BRIEF 1:
Answer these questions using the thread on Java raw string literals.
(a) Which languages are listed for a letter prefix such as R"…"?
(b) Roughly what share of candidates for multi-line strings in Google's code base use some escape sequences?
(c) According to the quoted message, what do developers really want?
BRIEF 2: Write what comes next in the thread on Java raw string literals, starting after its final sentence.

PAGE TEXT:
■ ■ ■

As Reinier pointed out on amber-dev, regex strings may routinely contain
escaped meta-characters — +, *, brackets, etc. So the embedded \- and \+
story has an obvious conflict. While these are not the only possible
characters for such “shift” operators, his point that this might be overkill is
a good one. So let’s look at options for denoting raw-ness.
- Just make triple-quote strings always raw as well as multi-line-capable;
regexes and friends would use TQ strings even though they are single line
(Scala, Kotlin)
- Letter prefix, such as R”…” (C++, Rust)
- Symbol prefix, such as @“…” (C#), or \”…” (suggestive of “distributing” the
escaping across the string.)
- Embedded escape sequence that switches to raw mode, but can’t be switched
back: “\+raw string”, “\{raw}raw string”.
Data from Google suggests that, in their code base, on the order of 5% of
candidates for multi-line strings use some escape sequences (Kevin/Liam, can
you verify?) This suggests to me that the “just use TQ” approach is vaguely
workable, but likely to be error-prone (5% is infrequently enough that people
will say \t when they mean tab and discover this at runtime, and then have to
go back and add a .escape() call.)
(Of these, my current favorite is using the backslash: “cooked”, “””cooked and
ML-capable”, \”raw”, \”””raw and ML capable”. The use of \ suggests “the
backslashes have been pre-added for you”, building on existing associations
with backslash.)
Are there other credible candidates that I’ve missed?
> On Jan 2, 2019, at 2:00 PM, Jim Laskey <[email protected]> wrote:
>
>
>>
>> http://cr.openjdk.java.net/~jlaskey/Strings/RTL2/index.html
>> <http://cr.openjdk.java.net/~jlaskey/Strings/RTL2/index.html>
>> http://cr.openjdk.java.net/~jlaskey/Strings/RTL2.pdf
>> <http://cr.openjdk.java.net/~jlaskey/Strings/RTL2.pdf>
>> First of all, I would like to apologize for leading us down the garden path
>> re Java Raw String Literals. I jumped into this feature fully enamoured with
>> the JavaScript equivalent and, "why can't we have this in Java?" As the
>> proposal evolved, it became clear that what we came up with was not a good
>> Java solution. I underestimated the concern that the original proposal was
>> too left field and did not fit into Java very well. It's somewhat ironic
>> that the backtick looks like a thorn.
>>
>> So, let's start the new year with a structured approach to the enhance
>> string literal design. Brian gave a summary of why the old design fails.
>> Starting with this summary, Brian and I talked out a series of critical
>> decision points that should be given thought, if not answers, before we
>> propose a new design. As an exercise, I supplemented these points and
>> created a series of small decision trees (a full on decision tree would be
>> complex and not very helpful.) I found these trees good intuition pumps for
>> getting the design at least 80% there. Hopefully, this exercise will help
>> you in the same way.
>>
>>
>>
>>
>> Even the label Raw String Literal put the emphasis on the wrong part of the
>> feature. What developers really want is multi-line strings. They want to be
>> able to paste alien source into their Java programs with as little fuss as
>> possible.

■ ■ ■

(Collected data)
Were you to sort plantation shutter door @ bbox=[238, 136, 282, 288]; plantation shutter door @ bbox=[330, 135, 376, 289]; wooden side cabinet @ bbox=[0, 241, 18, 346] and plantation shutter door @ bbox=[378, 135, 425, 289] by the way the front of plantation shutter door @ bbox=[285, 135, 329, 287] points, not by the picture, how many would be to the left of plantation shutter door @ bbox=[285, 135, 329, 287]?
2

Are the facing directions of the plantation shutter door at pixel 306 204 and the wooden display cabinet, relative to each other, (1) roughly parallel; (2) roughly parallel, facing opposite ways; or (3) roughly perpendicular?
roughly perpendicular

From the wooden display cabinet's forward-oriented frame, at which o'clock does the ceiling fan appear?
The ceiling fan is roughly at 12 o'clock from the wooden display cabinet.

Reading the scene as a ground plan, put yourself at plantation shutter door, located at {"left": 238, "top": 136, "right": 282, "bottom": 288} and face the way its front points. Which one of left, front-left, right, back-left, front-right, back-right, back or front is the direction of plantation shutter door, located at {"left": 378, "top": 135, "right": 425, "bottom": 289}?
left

■ ■ ■

WRITTEN RESPONSE 1:
(a) C++ and Rust.
(b) On the order of 5%.
(c) Multi-line strings.

WRITTEN RESPONSE 2:
>>
>> String raw-ness (not translating escapes) is a tangential aspect, that may
>> or may not be needed to implement multi-line strings. Yes, the regex and
>> Window's file path arguments in JEP 326 are still valid, but this aspect
>> needs to be separated from the main part of the design. Further in the
>> discussion, we'll see that raw-ness is really a many-headed hydra, best
>> slain one head at a time.
>>
>>
>>
>>
>> We have to be honest. We know Java's primary market. Sure we want to embed
>> Java in Java for writing tests. Sure there is JavaScript and CSS in web
>> pages. Nevertheless, most uses of multi-line will be for non-complex
>> grammars. Specifically, grammars that don't require special handling of
>> multi-character delimiter sequences. If you can accept this, then the
>> solution set is much smaller.
>>
>>
>>
>>
>> This is an easy one. Familiarity is key to feature education. Radical
>> wandering off with new syntax is not helpful to anyone but bloggers and
>> authors.
>>
>>
>>
>>
>> If you buy into the familiarity argument, then double quote is really only
>> choice for a delimiter. Double quote already indicates a string literal.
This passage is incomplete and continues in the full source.